La superficie puede mantener la apariencia de normalidad durante un tiempo, pero queda sin base suficiente para soportar el tráfico. El problema se agrava cuando existen deficiencias en el drenaje o infraestructuras subterráneas envejecidas. Alcantarillado en mal estado, tuberías con fugas o cunetas obstruidas favorecen la acumulación de agua bajo la vía y aceleran la erosión del suelo. En estos casos, el firme termina cediendo de forma repentina, a menudo, tras el paso de vehículos pesados.

Precisamente, en el centro, se registró un episodio de este tipo recientemente: la calle Velázquez Moreno fue cortada al tráfico en un trecho de pavimento revestido de adoquín situado justo frente al garaje del edificio número 14.
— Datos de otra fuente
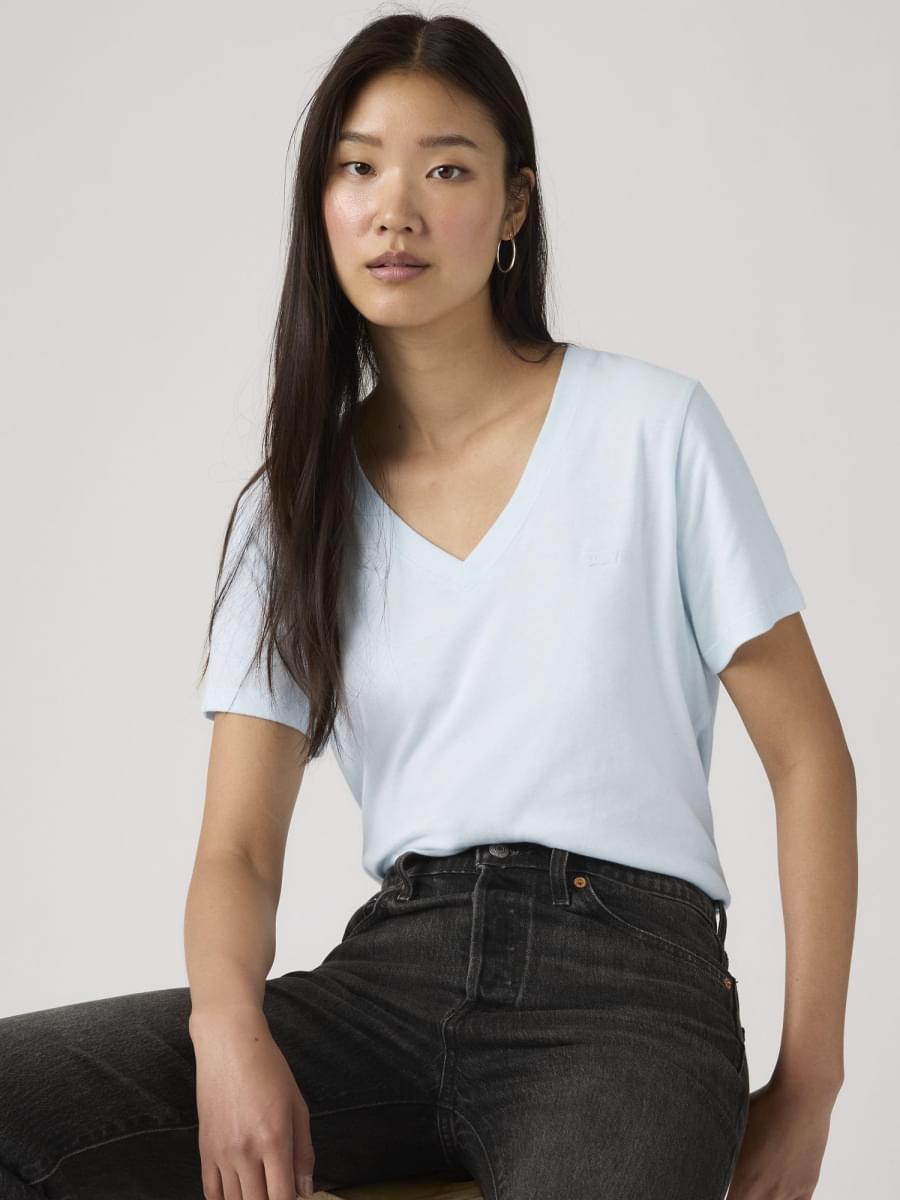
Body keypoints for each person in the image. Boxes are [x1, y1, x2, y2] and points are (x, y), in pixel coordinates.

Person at [0, 11, 856, 1200]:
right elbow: (236, 850)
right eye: (357, 168)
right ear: (321, 204)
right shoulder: (295, 508)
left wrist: (809, 1084)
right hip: (389, 986)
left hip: (629, 1000)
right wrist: (228, 1033)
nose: (393, 209)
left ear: (514, 206)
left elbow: (809, 759)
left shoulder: (650, 431)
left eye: (445, 169)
Socavón en el entorno de O Castro.

Socavón en el entorno de O Castro. / Alba Villar

La naturaleza del terreno y el estado de conservación de la carretera resultan claves. Suelos poco cohesionados o rellenos mal compactados pierden resistencia con la humedad, mientras que asfaltos deteriorados facilitan la entrada de agua. La combinación de lluvias persistentes y falta de mantenimiento convierte estos puntos débiles en un riesgo evidente para la seguridad vial.

Para advertir a los conductores, en ocasiones, se utiliza pintura sobre el pavimento, como se puede ver en los dos baches que aparecieron en Jenaro de la Fuente a la altura de la salida del parquin.

Bache a la salida del túnel de Beiramar hacia Teis.

Bache a la salida del túnel de Beiramar hacia Teis. / Marta G. Brea

Los socavones en las carreteras pueden causar daños graves a los vehículos, afectando la suspensión, neumáticos, rines y sistema de dirección. Al pasar sobre ellos a velocidad, también aumentan el riesgo de pérdida de control, accidentes y desgaste prematuro de componentes mecánicos.

Cuando se detecta un bache mientras se circula, se aconseja reducir la velocidad, mantener distancia con otros vehículos y evitar maniobras bruscas. Siempre que sea seguro, lo ideal es esquivar estos socavones y revisar neumáticos y suspensión después de pasar por alguno que sea especialmente grande.